- Exercise brief: In the forum thread on detecting upper-case letters, which function does Brian K. Maher recommend?

- Reading passage:
[Start of section]

Fastest way to figure out whether a letter is upper case

Posted by Peter Judge on 06-Jan-2017 13:11

What's the fastest way to figure out whether a given letter is upper-case or not in ABL?

 I want to turn something like OpenEdge.Net.DataObject.DataObjectHandler  into a string like

              OE.N.DO.DataObjectHandler    

It has to be as fast as possible so , um, creative code will be considered .

All Replies

Posted by Tim Kuehn on 06-Jan-2017 13:14

I'd expect something like a range check of

ASC(charvar) between ASC("A") to ASC("Z").

Posted by Brian K. Maher on 06-Jan-2017 13:16

Use the COMPARE function
 

Posted by jquerijero on 06-Jan-2017 13:17

Can you try

System.Text.RegularExpressions.Regex:Replace(mySubstring, "[^A-Z]", "").

Posted by Adriano Correa on 06-Jan-2017 13:42

DEF VAR xxx AS CHAR CASE-SENSITIVE.

ASSIGN xxx = "Test".

IF xxx = LC(xxx)

   THEN DISP "only lower".

   ELSE DISP "Upper case detected".

Posted by Ken McIntosh on 06-Jan-2017 13:50

DEFINE VARIABLE cString   AS CHARACTER   NO-UNDO INITIAL "OpenEdge.Net.DataObject.DataObjectHandler".

[End of section]

- Data supplied:

[Start of section]

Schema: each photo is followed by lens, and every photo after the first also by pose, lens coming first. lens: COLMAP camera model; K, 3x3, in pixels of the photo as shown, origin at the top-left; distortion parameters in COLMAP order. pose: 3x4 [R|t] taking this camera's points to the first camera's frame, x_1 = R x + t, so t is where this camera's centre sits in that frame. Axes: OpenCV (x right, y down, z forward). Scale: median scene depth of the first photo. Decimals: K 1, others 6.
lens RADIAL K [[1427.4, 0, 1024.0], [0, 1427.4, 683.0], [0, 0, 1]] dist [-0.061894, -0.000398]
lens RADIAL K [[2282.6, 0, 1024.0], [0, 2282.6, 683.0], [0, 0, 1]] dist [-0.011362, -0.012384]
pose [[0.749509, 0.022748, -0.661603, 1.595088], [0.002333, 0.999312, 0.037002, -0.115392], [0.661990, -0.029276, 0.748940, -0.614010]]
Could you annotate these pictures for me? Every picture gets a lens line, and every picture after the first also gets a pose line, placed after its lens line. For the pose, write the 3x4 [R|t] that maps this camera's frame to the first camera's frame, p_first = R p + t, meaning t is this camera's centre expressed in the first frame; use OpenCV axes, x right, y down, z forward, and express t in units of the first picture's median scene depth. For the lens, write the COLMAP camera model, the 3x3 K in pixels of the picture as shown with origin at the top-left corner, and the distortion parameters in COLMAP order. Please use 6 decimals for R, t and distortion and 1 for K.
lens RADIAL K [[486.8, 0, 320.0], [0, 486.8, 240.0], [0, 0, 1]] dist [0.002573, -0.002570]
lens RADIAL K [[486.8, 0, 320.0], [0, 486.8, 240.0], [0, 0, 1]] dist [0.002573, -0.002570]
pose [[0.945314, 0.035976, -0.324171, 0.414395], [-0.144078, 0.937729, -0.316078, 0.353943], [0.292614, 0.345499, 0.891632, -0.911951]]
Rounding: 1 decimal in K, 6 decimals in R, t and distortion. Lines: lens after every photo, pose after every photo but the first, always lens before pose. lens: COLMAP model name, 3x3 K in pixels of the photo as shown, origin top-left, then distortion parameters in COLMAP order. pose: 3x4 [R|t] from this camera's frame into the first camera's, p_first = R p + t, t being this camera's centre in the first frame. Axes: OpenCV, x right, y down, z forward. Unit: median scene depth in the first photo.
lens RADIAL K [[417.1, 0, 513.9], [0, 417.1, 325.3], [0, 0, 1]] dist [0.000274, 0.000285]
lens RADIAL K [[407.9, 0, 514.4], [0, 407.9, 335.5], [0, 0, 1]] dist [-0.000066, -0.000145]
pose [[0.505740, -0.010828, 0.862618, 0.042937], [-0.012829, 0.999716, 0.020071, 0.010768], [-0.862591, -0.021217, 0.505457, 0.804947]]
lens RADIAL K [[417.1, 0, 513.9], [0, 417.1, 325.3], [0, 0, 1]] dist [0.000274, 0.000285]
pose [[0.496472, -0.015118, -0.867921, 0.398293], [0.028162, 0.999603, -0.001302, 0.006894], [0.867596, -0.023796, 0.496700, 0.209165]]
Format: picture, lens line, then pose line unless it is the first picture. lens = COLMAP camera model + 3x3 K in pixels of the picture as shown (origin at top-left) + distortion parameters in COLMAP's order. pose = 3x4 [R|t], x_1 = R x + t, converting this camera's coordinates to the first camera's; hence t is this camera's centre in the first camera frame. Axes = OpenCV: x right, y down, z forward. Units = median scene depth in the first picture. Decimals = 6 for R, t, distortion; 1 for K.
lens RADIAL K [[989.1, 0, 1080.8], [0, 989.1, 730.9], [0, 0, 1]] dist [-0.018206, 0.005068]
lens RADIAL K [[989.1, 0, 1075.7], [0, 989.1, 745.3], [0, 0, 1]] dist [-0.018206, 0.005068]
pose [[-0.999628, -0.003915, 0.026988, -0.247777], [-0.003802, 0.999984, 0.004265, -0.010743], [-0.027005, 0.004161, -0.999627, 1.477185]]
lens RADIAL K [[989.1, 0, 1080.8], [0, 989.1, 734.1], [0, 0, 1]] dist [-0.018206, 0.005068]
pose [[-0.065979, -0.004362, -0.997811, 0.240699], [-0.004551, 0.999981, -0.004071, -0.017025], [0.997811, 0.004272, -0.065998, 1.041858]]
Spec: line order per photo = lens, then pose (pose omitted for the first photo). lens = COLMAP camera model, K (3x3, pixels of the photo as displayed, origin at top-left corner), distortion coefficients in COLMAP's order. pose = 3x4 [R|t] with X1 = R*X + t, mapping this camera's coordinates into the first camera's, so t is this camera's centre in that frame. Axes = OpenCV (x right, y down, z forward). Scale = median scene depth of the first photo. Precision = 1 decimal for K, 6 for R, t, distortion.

[End of section]

- Written answer: The COMPARE function.